I love yoga for its emphasis on symmetry and lengthening of the body while keeping it strong. Vinyasa is a slow and controlled sequence of plank to Chaturanga to Upward-Facing Dog to Downward-Facing Dog. Start in a high plank and on exhale, shift your weight forward to lower to Chaturanga (#1). Elbows should be at 90 degrees and squeezing into the ribs. Maintaining a strong shoulder position is important to avoid injury here. On inhale, shoulders roll up and back, the back arches, and the arms straighten (#2). On exhale, tuck your core and pull your seat back and up into a Downward-Facing Dog position (#3). This creates strength in the glutes and lats, and mobilizes the hamstrings.


Pull-up practice
These two exercises are to help train the pull-up. If you can already do full, strict pull-ups, then stop reading and go do some! Otherwise, you can start to build pull-up strength for things like sitting tall around turns and holding your form against a strong horse. Sometimes just hanging from a bar is hard and requires endurance. To start with scapular retractions, hang with hands shoulder-width apart (#1), contract your core, and try to pull yourself higher by keeping your arms straight, but pulling your shoulder blades back and down (#2). Then slowly resist your shoulder blades elevating. Repeat in 5 sets of 5 reps, in control.

Side lunge walk
Side lunge walking is effective for the adductors and hip muscles that we use as riders. Start with feet much wider than hip-width, knees at about a 60-degree angle, chest up. Step widely to the side with your right leg. Instead of pushing off your left leg, use your right leg to pull your body to the right, and continue stepping sideways. Aim for 10, then change direction and repeat.

Air squays/wall balls
The goal is to drop your hips below your knees into a deep squat, then rise with control. Make sure your chest stays elevated. Wall balls are done facing a wall, incorporating a medicine ball thrown to the wall above as you come up out of your squat.

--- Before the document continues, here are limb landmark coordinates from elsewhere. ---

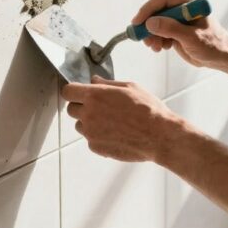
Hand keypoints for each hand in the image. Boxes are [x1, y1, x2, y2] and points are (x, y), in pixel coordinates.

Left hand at [61, 76, 182, 161]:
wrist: (159, 136)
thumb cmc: (148, 110)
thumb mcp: (130, 87)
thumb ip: (107, 84)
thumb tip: (94, 81)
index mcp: (95, 96)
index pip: (68, 91)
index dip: (74, 91)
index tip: (79, 93)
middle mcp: (89, 114)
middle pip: (71, 109)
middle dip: (82, 107)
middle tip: (99, 107)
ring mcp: (91, 132)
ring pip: (80, 125)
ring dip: (89, 122)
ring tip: (111, 122)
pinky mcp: (96, 147)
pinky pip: (89, 139)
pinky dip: (98, 136)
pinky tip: (115, 133)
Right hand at [132, 0, 227, 67]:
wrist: (219, 56)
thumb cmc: (212, 44)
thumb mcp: (191, 38)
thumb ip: (171, 29)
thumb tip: (150, 23)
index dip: (147, 10)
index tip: (137, 24)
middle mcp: (181, 4)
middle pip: (155, 9)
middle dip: (148, 26)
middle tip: (145, 41)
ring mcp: (176, 15)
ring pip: (154, 21)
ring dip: (151, 35)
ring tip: (156, 47)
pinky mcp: (173, 26)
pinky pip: (157, 29)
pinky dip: (156, 39)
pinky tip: (162, 47)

Finish this day with a long row to emphasize some cardio fitness while incorporating all the muscles you just worked on.


Aside from being an enjoyable sport that provides a change of scenery, alpine skiing requires maintaining an equestrian-like position in some form of a squat while using the adductors to resist doing the splits. Equestrian sports are hard to cross-train for effectively, but I can say that the equestrians in my house fared better than the non-equestrians on the first day on the slopes every season. Cross-country skiing or even snowshoeing can also be useful as a fun cardio workout.